EPA is clearly trying to get a message out to say the agency is serious about chemical regulatory compliance. DuPont is an easy target - not because they're more lax than most perhaps but because they're bigger than most. Time will tell if the enforcement or the deterrent trickles down.
DuPont, a chemical manufacturer based in Wilmington, DE, provides products and services for markets including agriculture, nutrition, electronics, communications, safety and protection, home and construction, transportation, and apparel.
As the Washington Post reported:
[the measure is] to hold DuPont accountable for not turning over evidence to the government from as far back as 1981 about the substance also known as PFOA. That evidence documented that the compound -- which is used to produce nonstick and stain-resistant materials -- could be transferred from a woman to her baby via the placenta.
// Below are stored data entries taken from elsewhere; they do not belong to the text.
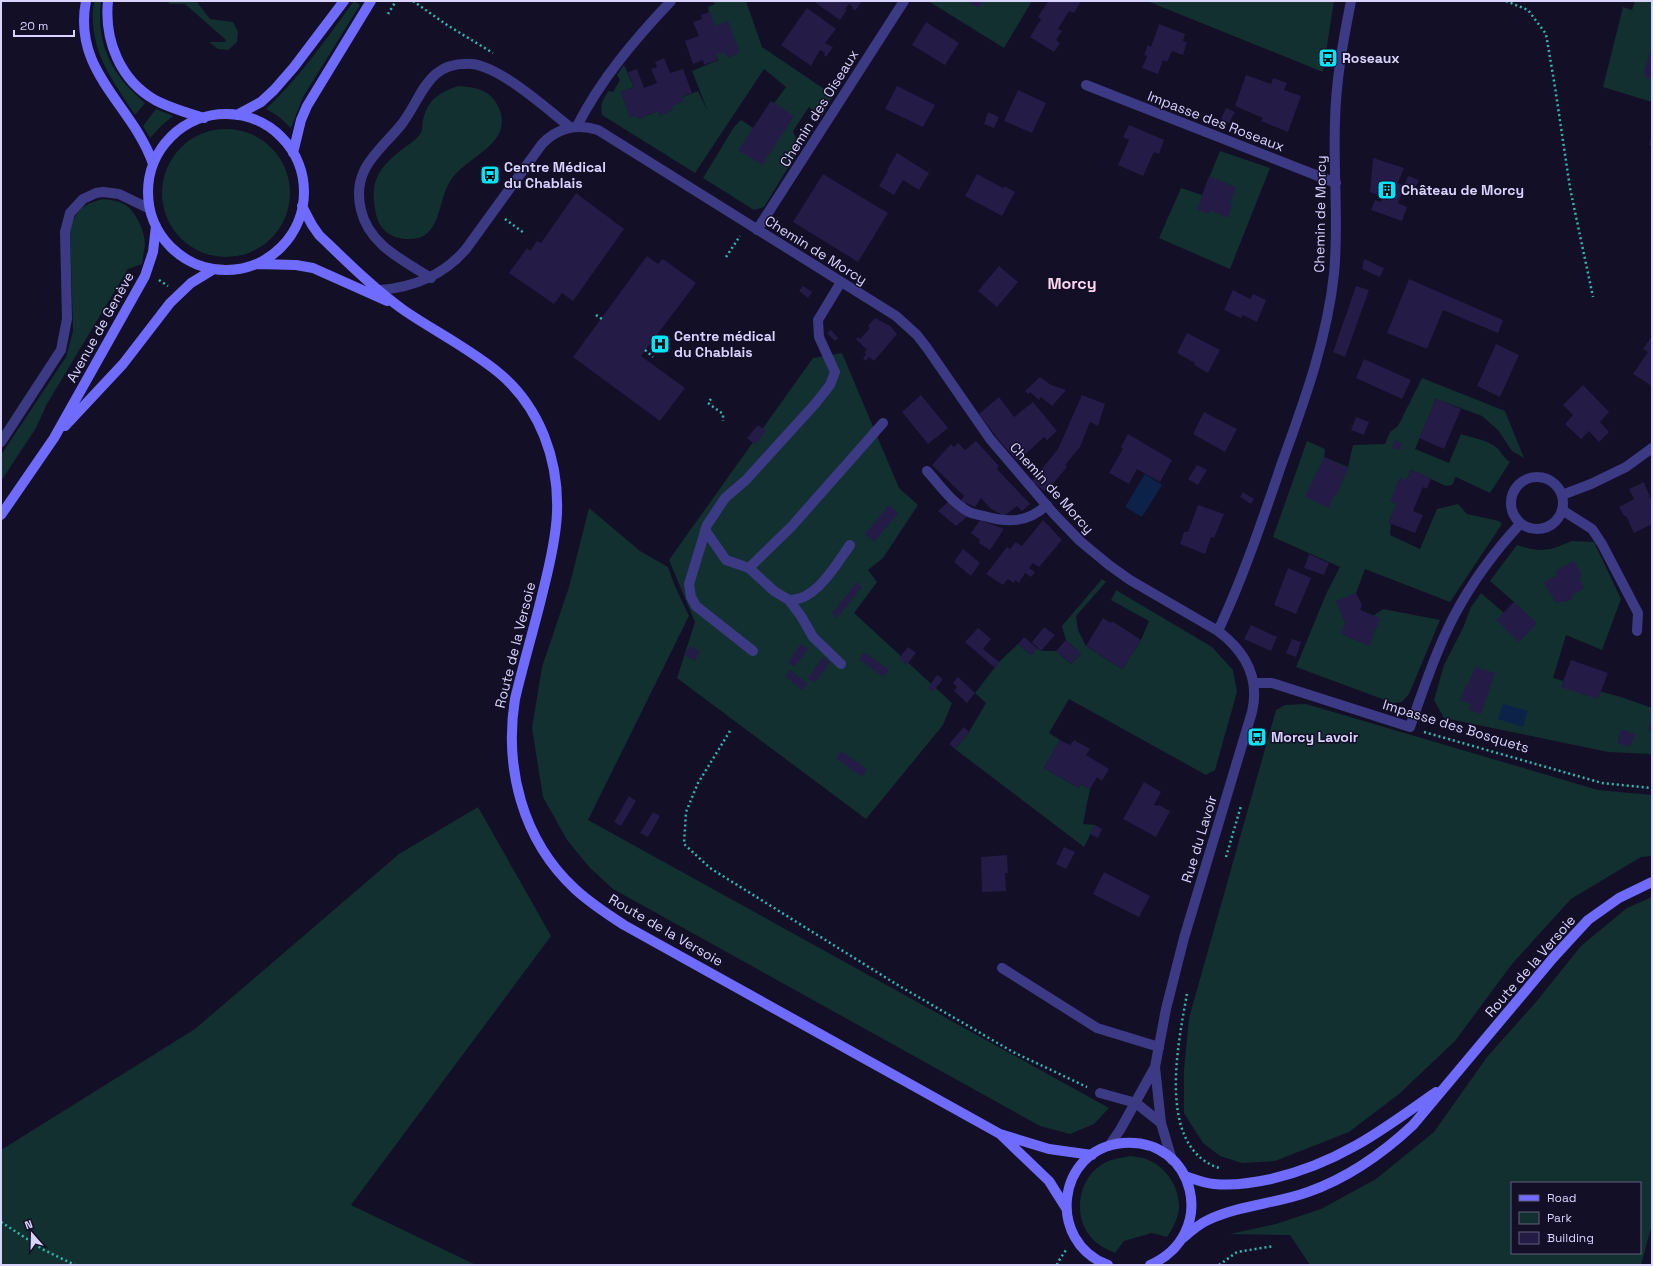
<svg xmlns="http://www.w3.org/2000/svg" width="1653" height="1266" font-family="'Space Grotesk',sans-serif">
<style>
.green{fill:#12302f;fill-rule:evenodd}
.water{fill:#0c2248}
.building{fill:#241b47}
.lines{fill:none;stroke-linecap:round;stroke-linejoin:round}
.path{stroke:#2fb8b0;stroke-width:2.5;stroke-dasharray:2 3;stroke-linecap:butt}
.lane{stroke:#3d3a85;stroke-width:10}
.street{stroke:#3d3a85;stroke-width:10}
.secondary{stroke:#6f6bff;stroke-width:10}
.labels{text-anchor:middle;stroke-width:3;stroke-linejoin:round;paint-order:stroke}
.poi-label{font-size:14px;font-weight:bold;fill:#d9d4ff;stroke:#130f26;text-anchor:start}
.street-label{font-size:14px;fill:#d9d4ff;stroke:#130f26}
.quarter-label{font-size:16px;font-weight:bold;fill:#ffd6f0;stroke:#130f26}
</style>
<rect width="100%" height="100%" fill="#130f26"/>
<path class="green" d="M94,1H101C96,46 112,75 145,103L135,115C111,78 87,48 94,1Z
M167,1H196L210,19L233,22L238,32L237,42L228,50L218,49L209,42H225L226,40L185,4H170Z
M354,1L360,5L303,97L291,128L278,116L266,109C300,77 326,39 354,1Z
M711,1H746L762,47L833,95L822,116L809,107L793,131L800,148L764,207L754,210L703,178L734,127L741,120L755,129L786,87L764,69L695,173L602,115C600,105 603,98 609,91L613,92L620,80L617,75L624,65L634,87L621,92L630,117L637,115L638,119L658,111L660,116L672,106L670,102L698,91L708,112L692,71L718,60L716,55L708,7L715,4Z
M928,1H1032L1004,48Z
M1147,1H1334L1323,72Z
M1635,1H1652V102L1603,87L1623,7L1632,10Z
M458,86C474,87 490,89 498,106C517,146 462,156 448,185C438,204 440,240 409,239C394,239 382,233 377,218C368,184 377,168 404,148C409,144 416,140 420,134C423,130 422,125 423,120C428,99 439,93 458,86Z
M156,109L173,116L161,126L150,138L143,126Z
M162 193a64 64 0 1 1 128 0a64 64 0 1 1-128 0Z
M1220,151L1270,168L1230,269L1159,238L1181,188L1202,195Z
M103,199C111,200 120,201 127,206C137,214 145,232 145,245C144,251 143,257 142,264L128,269L47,404L36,428L1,481V455L66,357L73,331L70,231C75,210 83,204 103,199Z
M842,353L899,488L918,505L883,558L868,570L877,582L854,613L952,703L943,725L866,819L677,678L695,622L669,560L813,358Z
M1422,378L1505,411L1524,458L1512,451L1498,430L1482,416L1436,399L1415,449L1449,463L1461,434C1472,438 1488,440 1497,448C1501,452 1504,458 1510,462L1490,493L1456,477L1452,485L1446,486L1411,470L1389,522L1391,524L1390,535L1420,549L1437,509L1458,504L1467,514L1499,521L1502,524L1450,602L1365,569L1356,593L1360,610L1373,616L1383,609L1440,620L1409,694L1402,702L1393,703L1296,667L1327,592L1340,567L1273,537L1307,441L1325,449L1324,457L1348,467L1353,445L1385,444L1390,432L1398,426Z
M589,508L640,551L668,567L674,584L689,616L588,820L1109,1108L1094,1124L1070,1134L1040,1126L613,889L590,868L567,840L543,797L532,728L542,667L569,587Z
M1572,541L1594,542L1621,599L1602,650L1566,635L1553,678L1624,698L1652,708V754L1608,752L1444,718L1434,700L1444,665L1463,628L1471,607L1481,593L1504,613L1514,602L1490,581L1517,545C1542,553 1548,551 1572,541Z
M1102,579L1106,582L1076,616L1078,630L1086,646L1122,669L1141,640L1149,621L1111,600L1116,590L1212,647L1233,670L1237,692L1215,770L1206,775L1069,699L1049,733L1060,740L1044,768L1079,788L1081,784L1090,789L1083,824L1095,825L1084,847L955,749L969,732L986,703L975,693L999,662L1018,644L1031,655L1037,648L1041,651H1056L1071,664L1081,654L1066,640L1062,626Z
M1306,704L1598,790L1652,795V856L1641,857L1571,899L1512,964L1455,1041L1399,1094L1349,1132L1275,1161L1242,1163L1220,1156L1203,1143L1184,1113V1070L1189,1018L1276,710L1285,705Z
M478,807L551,936L351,1205L476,1265H1V1150L195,1029L399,854Z
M1652,897V1224L1641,1265H1310L1290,1235L1230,1234L1276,1224L1321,1209L1376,1179L1434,1132L1487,1057L1536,1002L1581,946L1627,908ZM1512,1183H1640V1253H1512Z
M1130,1156C1135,1157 1141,1157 1146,1159C1166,1166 1180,1188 1179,1208C1178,1219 1173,1228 1167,1237L1152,1233L1124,1241L1115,1253C1106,1249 1097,1245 1090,1236C1073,1215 1078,1180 1101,1165C1110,1159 1120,1158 1130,1156Z"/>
<path class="water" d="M1145,474L1162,485L1142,517L1125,507Z
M1503,704L1528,711L1523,727L1498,719Z"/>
<path class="building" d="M813,1H862L855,11L852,8L853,7L849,4L845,9L847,10L840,20Z
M968,1H983L978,8Z
M1048,1H1081L1074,13L1069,11L1058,29L1062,31L1056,40L1060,43L1054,52L1030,37L1041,19L1038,17Z
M807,8L836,29L825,43L833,47L826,57L824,55L825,53L820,50L811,66L781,45Z
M710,12L715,26L728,21L739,51L738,54L728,58L725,52L716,55L717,60L704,65L703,60L693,64L685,41L699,36L693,22L702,19L701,15Z
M926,22L959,43L945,65L912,45Z
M1159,24L1185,34L1183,41L1187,42L1183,55L1172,51L1167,62L1163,60L1158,74L1142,68L1147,56L1144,55L1148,45L1151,47Z
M1652,45V79L1646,78L1644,72Z
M664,58L670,73L683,69L692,93L682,97L684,101L672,106L673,110L660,116L658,111L638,119L637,115L630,118L621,92L634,87L628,72L637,69L644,88L657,83L651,69L657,67L655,62Z
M1246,75L1271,84L1273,78L1287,83L1284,90L1301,96L1288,132L1261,121L1263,118L1235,106Z
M897,86L935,105L923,127L885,109Z
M1018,90L1046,103L1032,133L1004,121Z
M771,101L794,116L762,165L738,150Z
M1226,108L1235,112L1229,123L1221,119Z
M988,112L999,117L994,128L984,124Z
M1129,125L1164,140L1159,154L1154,152L1143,176L1118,165L1129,140L1123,137Z
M1652,135V146L1649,145Z
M897,153L929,173L919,190L903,180L894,195L879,186L888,171L887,170Z
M1373,158L1404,168L1398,183L1404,185L1408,176L1419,180L1413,192L1404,189L1398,203L1407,207L1402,221L1371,210L1375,200L1381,202L1382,196L1370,192Z
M823,174L888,213L858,262L793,222Z
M977,174L1003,188L1004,186L1015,192L1002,216L965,196Z
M1209,176L1236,187L1230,204L1232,205L1228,218L1210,210L1209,214L1197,210Z
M576,193L624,229L573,301L562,293L554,304L509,273L527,248L530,251L537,241L541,243Z
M647,256L658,264L663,259L696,283L641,356L685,388L660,421L573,357Z
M1364,259L1384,268L1380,277L1362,269Z
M999,266L1018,282L997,307L978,291Z
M1409,279L1503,320L1498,333L1443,310L1427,349L1387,333Z
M803,286L812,292L808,298L799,291Z
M1356,286L1369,290L1345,357L1333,352Z
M1233,290L1250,299L1253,294L1266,300L1257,322L1243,315L1241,318L1224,310Z
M875,318L890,326L897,334L874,361L869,357L866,361L863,358L866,354L864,352L867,350L856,339L858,337L860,339L870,328L868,326Z
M831,330L838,338L835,341L827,333Z
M1187,333L1220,350L1208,373L1194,365L1195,363L1177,353Z
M1652,336V386L1633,374L1648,352L1643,349Z
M1496,344L1519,355L1500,397L1477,386Z
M1364,359L1411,380L1402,399L1356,378Z
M1040,377L1051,385L1066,390L1052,406L1041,397L1039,400L1030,392L1028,394L1025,391Z
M1583,385L1609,412L1600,422L1609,432L1599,442L1589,431L1581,439L1565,424L1573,415L1563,405Z
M921,395L948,428L928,444L902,412Z
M1082,395L1105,404L1098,426L1090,422L1080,447L1065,465L1067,467L1052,485L1051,483L1044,491L1032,481L1058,449Z
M999,397L1014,417L1033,402L1057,431L1047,440L1044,437L1018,461L1002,444L979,414Z
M1436,399L1461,409L1444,449L1419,438Z
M1204,412L1237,429L1225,452L1193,434Z
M1356,417L1369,422L1364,435L1351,430Z
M758,425L766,431L755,445L747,438Z
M1128,434L1172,460L1160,482L1137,469L1129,484L1109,473L1123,449L1121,447Z
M1395,440L1402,443L1400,450L1392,448Z
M976,441L999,466L997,469L1030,504L1022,511L1017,506L1004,516L990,508L981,498L975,507L967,503L965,504L961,500L964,496L932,465L951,444L954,447L958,443L965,450Z
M1324,457L1348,468L1336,496L1334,495L1329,508L1305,497Z
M1197,465L1207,470L1198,485L1188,479Z
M1411,470L1431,478L1427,489L1423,487L1413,511L1423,515L1415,533L1389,523L1396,504L1390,502L1400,477L1407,480Z
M1644,482L1652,503V524L1634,533L1626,516H1624L1619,507L1634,499L1629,489Z
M1243,492L1254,499L1251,504L1240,497Z
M948,502L959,509L967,517L956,526L938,511Z
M889,505L898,513L874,542L865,534Z
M1198,505L1224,514L1214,538L1211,537L1205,554L1180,544L1184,532H1188Z
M980,520L1004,529L990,550L979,543L980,540L971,533Z
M1043,520L1062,540L1039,567L1033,563L1029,568L1035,572L1031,577L1025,573L1019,583L1015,580L1014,583L1008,579L1003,585L986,574L1007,547L1010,549L1016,542L1022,546Z
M963,549L980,563L971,576L954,562Z
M1309,554L1329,563L1324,575L1304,568Z
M1574,561L1582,576L1579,578L1584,588L1573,594L1571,600L1556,603L1544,582L1557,575L1555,571Z
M1288,568L1311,578L1296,614L1274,605Z
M857,582L862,587L837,618L832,613Z
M1356,593L1362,605L1360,610L1380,618L1369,646L1341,634L1345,623L1336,601Z
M1514,602L1537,623L1519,642L1496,620Z
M1103,618L1111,623L1112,621L1141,640L1122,669L1086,646Z
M1251,625L1277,637L1271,651L1244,639Z
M1044,627L1055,635L1041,651L1032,642Z
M978,628L991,639L983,649L999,662L996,669L965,642Z
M1024,637L1037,648L1031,655L1018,644Z
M1292,639L1301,642L1296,657L1286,653Z
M1066,640L1081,654L1071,664L1056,651Z
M801,644L808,649L795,667L788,662Z
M690,646L700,651L695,661L685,655Z
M908,647L916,653L906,665L899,658Z
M864,652L889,670L883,677L859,659Z
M823,657L830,662L815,683L808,678Z
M1571,660L1608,673L1598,699L1561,687Z
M1475,667L1495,673L1481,714L1469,710L1471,704L1460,700L1466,685H1468Z
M790,670L807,683L802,690L785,676Z
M937,675L943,679L933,692L928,688Z
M958,677L975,693L967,703L954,691L957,687L953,683Z
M1652,721V731L1648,729Z
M964,727L969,732L955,749L949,744Z
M1621,729L1635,734L1630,747L1617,743Z
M1060,740L1070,745L1074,740L1090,749L1086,755L1109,769L1102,781L1097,777L1090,789L1081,784L1079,788L1044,768Z
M841,751L867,769L862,777L836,758Z
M1144,782L1161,792L1154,805L1156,806L1159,805L1170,811L1156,837L1123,819Z
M629,796L636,801L621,826L614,822Z
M653,812L660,816L648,837L640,833Z
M1095,825L1102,829L1098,838L1090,834Z
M1064,847L1075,852L1066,869L1056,864Z
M1007,855L1008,873H1005L1006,891L982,892L981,857Z
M1104,872L1150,896L1139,917L1093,894Z"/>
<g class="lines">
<path class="path" d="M413,1L447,25L493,53
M1506,1L1528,10L1546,34L1555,87L1570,188L1593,297
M388,14L396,1
M505,219L524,233
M726,257L740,236
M159,280L168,286
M596,315L602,319
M645,350L653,357
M711,399L708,403L723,414V421
M730,731L698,783L686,812L684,844L710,868L896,984L1013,1052L1087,1087
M1424,732L1602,783L1652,788
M1226,857L1241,806
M1187,994C1178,1044 1156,1147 1219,1168
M1,1222L44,1250L75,1265
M1057,1265L1058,1262L1066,1250
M1219,1265L1237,1252L1274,1246"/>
<path class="lane" d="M577,126C601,79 635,39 671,1
M431,278C403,260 369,245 361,210C351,169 379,152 401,125C423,97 426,61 472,64C501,67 547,109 570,127
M927,471C940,485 952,503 969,512C973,514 979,515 984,516C1008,523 1027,523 1047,505
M705,530L726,560L749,568L774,591L789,600L801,616L813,637L841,664
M749,568L792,526L883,423
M789,600C793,600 798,599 801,598C821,591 838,562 850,545
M753,651L696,606L691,597L689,584L707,525L725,498L746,480L815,404L830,385L835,372L819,337L818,320L841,282
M1002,968L1097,1028L1159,1047
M1100,1093L1136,1103L1161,1123"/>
<path class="street" d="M1086,85L1336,183
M757,230L904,1
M380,290C414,287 443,276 466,249L542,144C557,128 577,123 598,130L896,316L917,335L927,348L990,439L1054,514L1080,541L1109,565L1130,580L1218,631C1246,652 1260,678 1252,712L1184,938L1166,1009L1155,1067L1161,1123L1172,1160
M1,442L61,350L67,319L65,232L70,213L83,199L96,193L103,192L119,194L150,209
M1511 503a26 26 0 1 1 52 0a26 26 0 1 1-52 0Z
M1562,495L1591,484L1626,467L1652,448
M1562,510L1592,529L1602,544L1638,613L1637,631
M1218,631C1244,576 1263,518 1283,460C1305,399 1327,339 1334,274C1339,223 1333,172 1335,121C1336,80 1343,41 1351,1
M1255,683H1272L1410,727C1423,690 1436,651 1454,616C1472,582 1494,552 1520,524
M1109,1146L1120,1130L1155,1067"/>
<path class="secondary" d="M86,1C72,72 133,105 153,164
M108,1C104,40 120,80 155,100C170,108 187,113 204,118
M148 192a78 78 0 1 1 156 0a78 78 0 1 1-156 0Z
M237,115L261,102L274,90L294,67L344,1
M293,153L301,120L307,106L371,1
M302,206L312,225L319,235C344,259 376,291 405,311C436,332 470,349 499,373C540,407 559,460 557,513C556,538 550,563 544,587C535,625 524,661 515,699C504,767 522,840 575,889C590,903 607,914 624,925L1000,1134L1049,1149L1092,1155
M257,264L296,265L313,268L387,301
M65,426L123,364L170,303L191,283L214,269
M1,515L54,438L145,276L153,252L156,226
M1001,1135L1049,1181L1066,1208
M1185,1176C1194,1179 1204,1183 1214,1184C1233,1186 1253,1183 1271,1179C1337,1164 1383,1130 1436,1092
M1183,1238C1191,1231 1199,1224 1208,1220C1239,1205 1275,1204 1308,1192C1348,1178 1382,1154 1413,1125L1553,958L1575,934L1588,920L1619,898L1652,882
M1108,1265C1046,1242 1056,1149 1123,1143C1196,1137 1219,1235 1150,1265"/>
</g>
<defs>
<g id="bus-square" transform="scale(1)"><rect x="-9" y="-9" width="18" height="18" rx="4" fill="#00e5ff" stroke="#130f26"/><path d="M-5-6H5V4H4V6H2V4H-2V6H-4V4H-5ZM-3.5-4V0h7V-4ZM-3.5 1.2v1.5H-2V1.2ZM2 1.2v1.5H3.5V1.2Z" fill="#111"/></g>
<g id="building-square" transform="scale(1)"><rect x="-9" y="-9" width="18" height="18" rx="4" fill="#00e5ff" stroke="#130f26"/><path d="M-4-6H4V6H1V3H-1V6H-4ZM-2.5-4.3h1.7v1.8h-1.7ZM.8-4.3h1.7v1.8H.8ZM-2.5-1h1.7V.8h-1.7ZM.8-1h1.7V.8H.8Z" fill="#111"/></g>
<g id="hospital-square" transform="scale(1)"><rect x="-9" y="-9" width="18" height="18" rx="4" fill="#00e5ff" stroke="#130f26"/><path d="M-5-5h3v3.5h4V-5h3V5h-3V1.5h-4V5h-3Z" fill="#111"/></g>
</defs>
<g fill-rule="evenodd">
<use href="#bus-square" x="1328" y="58"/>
<use href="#bus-square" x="490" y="175"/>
<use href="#building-square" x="1387" y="190"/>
<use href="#hospital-square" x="660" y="344"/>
<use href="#bus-square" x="1257" y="737"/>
</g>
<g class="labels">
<g class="poi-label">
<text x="1342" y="63">Roseaux</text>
<text x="504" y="172">Centre Médical<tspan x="504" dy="16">du Chablais</tspan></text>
<text x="1401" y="195">Château de Morcy</text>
<text x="674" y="341">Centre médical<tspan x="674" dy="16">du Chablais</tspan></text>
<text x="1271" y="742">Morcy Lavoir</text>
</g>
<g class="street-label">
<text transform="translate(819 108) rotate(-58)" y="5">Chemin des Oiseaux</text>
<text transform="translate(1216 121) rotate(21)" y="5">Impasse des Roseaux</text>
<text transform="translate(1320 214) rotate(-89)" y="5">Chemin de Morcy</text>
<text transform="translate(816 250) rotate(32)" y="5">Chemin de Morcy</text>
<text transform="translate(100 327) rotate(-61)" y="5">Avenue de Genève</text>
<text transform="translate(1052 488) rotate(48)" y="5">Chemin de Morcy</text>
<text transform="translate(515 645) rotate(-76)" y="5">Route de la Versoie</text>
<text transform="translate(1456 726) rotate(17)" y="5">Impasse des Bosquets</text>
<text transform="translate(1199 839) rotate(-73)" y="5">Rue du Lavoir</text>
<text transform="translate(666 930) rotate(30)" y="5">Route de la Versoie</text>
<text transform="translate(1530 966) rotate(-49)" y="5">Route de la Versoie</text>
</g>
<g class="quarter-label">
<text x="1072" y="289">Morcy</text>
</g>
</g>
<rect width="1653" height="1266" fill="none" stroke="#d9d4ff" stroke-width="4"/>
<rect x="1511" y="1182" width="130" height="72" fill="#130f26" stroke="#625e7d"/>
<rect x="1519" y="1195" width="20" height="6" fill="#6f6bff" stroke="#625e7d"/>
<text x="1547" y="1202" font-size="12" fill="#d9d4ff">Road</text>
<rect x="1519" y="1212" width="20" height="12" fill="#12302f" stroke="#625e7d"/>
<text x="1547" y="1222" font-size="12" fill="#d9d4ff">Park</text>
<rect x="1519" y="1232" width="20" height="12" fill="#241b47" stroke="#625e7d"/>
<text x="1547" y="1242" font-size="12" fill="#d9d4ff">Building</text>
<g transform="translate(32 1234) rotate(340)" stroke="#130f26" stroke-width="3" paint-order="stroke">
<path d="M0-3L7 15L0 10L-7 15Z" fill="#d9d4ff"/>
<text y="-6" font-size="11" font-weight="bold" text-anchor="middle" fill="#d9d4ff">N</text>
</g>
<path d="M14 30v6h60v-6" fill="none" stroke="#d9d4ff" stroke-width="2"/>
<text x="20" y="30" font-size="12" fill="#d9d4ff" stroke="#130f26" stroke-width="3" paint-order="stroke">20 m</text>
</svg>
Other studies showed rats dying after inhaling the chemical.
In May, 2006, DuPont admitted that it failed to submit inhalation chemical toxicity studies performed on rats, as required by TSCA Section 8(e), which states “Any person who manufactures, [imports,] processes, or distributes in commerce a chemical substance or mixture and who obtains information which reasonably supports the conclusion that such substance or mixture presents a substantial risk of injury to health or the environment shall immediately inform the [EPA] Administrator of such information unless such person has actual knowledge that the Administrator has been adequately informed of such information.”
“DuPont failed to comply with the law and notify EPA that it had information on chemicals that could pose a risk to human health and the environment,” said Cynthia Giles, assistant administrator for the Office of Enforcement and Compliance Assurance.
After submitting the inhalation chemical toxicity studies in July, 2006, EPA determined that 57 of the studies contained information that is subject to TSCA Section 8(e) because of risk of injury to health or the environment.